DOCUMENT:
┌──

La méthode Hollande à l’épreuve du pouvoir

Le double visage du socialisme français

Le double visage du socialisme français
François Hollande est imprégné de la méthode mitterrandienne vieille de trente ans et, malgré le passage  à l'ère du numérique et de la globalisation,  il croit toujours en la vertu du temps: pourtant, le changement s'opère jusqu'ici sans celui qui prétend l'incarner: le présent se rebelle et le bouscule. Comment Hollande pourrait-il donc préparer l'avenir?

Le poids  de l'impréparation

D'entrée, son amateurisme a déconsidéré le président par défaut.
Et il a confirmé le sentiment d'inadaptation à la tâche par la constitution d'un gouvernement chaotique d'apprentis, une ligne fluctuante et une accumulation de cbavures et de reculades.

La Syrie et le cafouillage sans précédent sur la "pause fiscale viennent de faire ressurgir l’image d’un président à deux visages. 
L’un dans la posture: déterminé, voire martial, dès qu’il s’agit de conduire les affaires extérieures du pays, voire de s'ingérer, notamment en Afrique, mais posture faussée par son suivisme en Syrie. L’autre dans l'ambiguïté: frileux et indécis sur la scène nationale. Le gouvernement était connu pour ses "couacs " de communication, François Hollande pour sa méthode de l’ajustement politique permanent. Or, le mal se révèle plus profond qu'il n'y paraissait dès lors qu'il aborde le dossier des impôts :  à défaut de boussole et de ligne politique ferme, le ­président navigue au gré des injonctions parlementaires et des pressions syndicales qu' il favorise par le "dialogue", au point que le gouvernement désorienté peine à montrer la direction. Chaque note vire au couac . La dissonance est devenue continue.

└──

DONNÉES EXTRAITES:
┌──

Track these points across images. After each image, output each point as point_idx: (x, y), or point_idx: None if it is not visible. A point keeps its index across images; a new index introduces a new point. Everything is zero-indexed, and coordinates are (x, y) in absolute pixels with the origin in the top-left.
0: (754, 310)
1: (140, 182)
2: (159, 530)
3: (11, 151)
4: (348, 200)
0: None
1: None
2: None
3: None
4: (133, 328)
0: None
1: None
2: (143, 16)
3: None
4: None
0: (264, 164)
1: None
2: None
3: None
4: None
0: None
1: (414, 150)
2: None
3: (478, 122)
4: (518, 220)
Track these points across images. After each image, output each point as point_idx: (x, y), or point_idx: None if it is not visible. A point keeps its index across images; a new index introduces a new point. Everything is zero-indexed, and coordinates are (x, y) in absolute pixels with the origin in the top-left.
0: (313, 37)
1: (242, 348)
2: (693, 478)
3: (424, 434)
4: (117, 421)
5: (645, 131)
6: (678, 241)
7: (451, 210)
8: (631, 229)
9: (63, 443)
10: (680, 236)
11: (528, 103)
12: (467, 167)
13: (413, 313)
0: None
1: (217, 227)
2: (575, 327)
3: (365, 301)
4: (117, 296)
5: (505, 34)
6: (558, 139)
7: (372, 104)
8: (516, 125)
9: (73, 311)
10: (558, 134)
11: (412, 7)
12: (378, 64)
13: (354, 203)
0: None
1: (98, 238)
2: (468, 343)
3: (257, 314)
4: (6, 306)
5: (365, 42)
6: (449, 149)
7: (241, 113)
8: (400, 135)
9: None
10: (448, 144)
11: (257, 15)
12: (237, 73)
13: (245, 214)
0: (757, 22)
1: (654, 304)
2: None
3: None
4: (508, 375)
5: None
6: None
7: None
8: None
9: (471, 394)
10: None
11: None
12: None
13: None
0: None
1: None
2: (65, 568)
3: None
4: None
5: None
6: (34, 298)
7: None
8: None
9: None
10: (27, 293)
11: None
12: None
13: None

└──

TÂCHE DEMANDÉE A: D'après le document, pour quoi le gouvernement était-il connu ?
TÂCHE DEMANDÉE B: Reproduisez fidèlement le passage du document en commençant à « Le poids  de » et en terminant à « à deux visages. ».
Les enregistrements proviennent d'une autre source que le document.

RÉPONSE COMPLÈTE A: Pour ses « couacs » de communication.

RÉPONSE COMPLÈTE B:
Le poids  de l'impréparation

D'entrée, son amateurisme a déconsidéré le président par défaut.
Et il a confirmé le sentiment d'inadaptation à la tâche par la constitution d'un gouvernement chaotique d'apprentis, une ligne fluctuante et une accumulation de cbavures et de reculades.

La Syrie et le cafouillage sans précédent sur la "pause fiscale viennent de faire ressurgir l’image d’un président à deux visages.